Investing in brand can occasionally be a difficult sell because as we’ve seen it’s not always measurable; there is no firm dollar value that can be attributed to your efforts at the end of the day. So, why is investing in brand so critical? Think of your organization as an apple tree, your product as the apples, and your brand as the tree itself. You can’t just constantly pick the fruit without watering the tree. Even if you work hard to sell the apples, neglecting to water the tree will make the fruit unhealthy and undesirable to the consumer. For a product to see the largest success, the framework and spend supporting brand must be properly maintained.

I recommend considering a 60/40 split for brand and sales investment efforts. Your brand provides a foundation for you to share your vision with your audience, connect with them, and generate purchases. Studies show that a strong and consistent brand can increase revenue by 23 percent, making it a crucial component to focus on and invest in.

It’s important to note here that a brand investment doesn’t just mean a constant update to your logo. Brand investments mean brand building and brand awareness-building activities. This could mean ads, content, and whatever else. It’s just about not dedicating all your promotional spend to sale messages.

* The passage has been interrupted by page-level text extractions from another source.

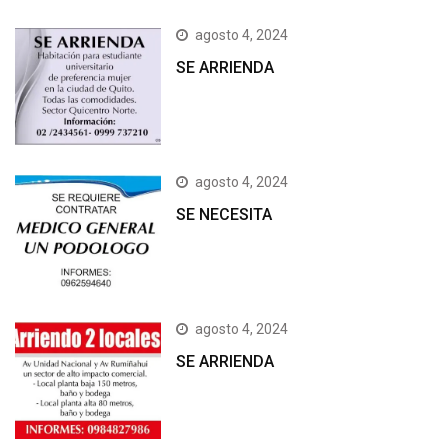
agosto 4, 2024
SE ARRIENDA
agosto 4, 2024
SE NECESITA
agosto 4, 2024
SE ARRIENDA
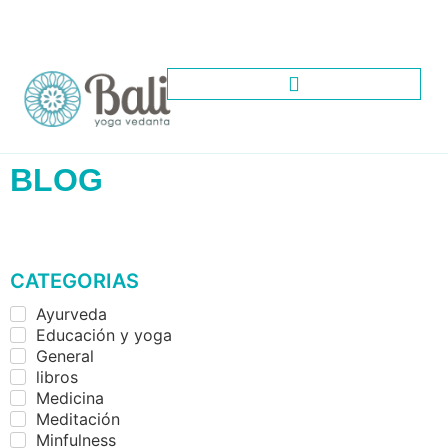
BLOG
CATEGORIAS
Ayurveda
Educación y yoga
General
libros
Medicina
Meditación
Minfulness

Start with the building blocks 

In order to generate equity, your brand needs to have a solid foundation to stand on. This doesn’t always need to be a fully baked strategy, but it should be enough to provide a general guideline for your actions and messaging. Your brand should have:  

A solid purpose  

64 percent of consumers say that shared values were a primary reason for their support of a brand. They connect with a brand’s purpose. You need to have a clearly defined purpose, an understanding of how you contribute to society beyond making money for the shareholders, and a value system that is relatable to your audience and sets you apart from the competition. Most importantly, you must actively work to consistently align your actions and messaging with this purpose, or it will become meaningless.

A strategy for community building 

Good branding builds community; a connection between you and your consumers. This is incredibly helpful not only to establish brand loyalty but also to mitigate crises when needed. McKinsey & Company puts this best, stating: “as new disruptions dominate the media every day, the familiar brand becomes even more important than usual as a source of security and comfort.” 

To infinity and beyond

Measuring your brand equity will show you where your strengths lie, and where improvements can be made. Ultimately, it is a process that will require continuous monitoring and experimentation. This is where the fun begins! Get creative with your branding and use it as an opportunity to show your audience what makes you unique and important. Holding true to your purpose and making connections with your audience will be the most valuable investment you make on your journey to generate sales and reach your business targets.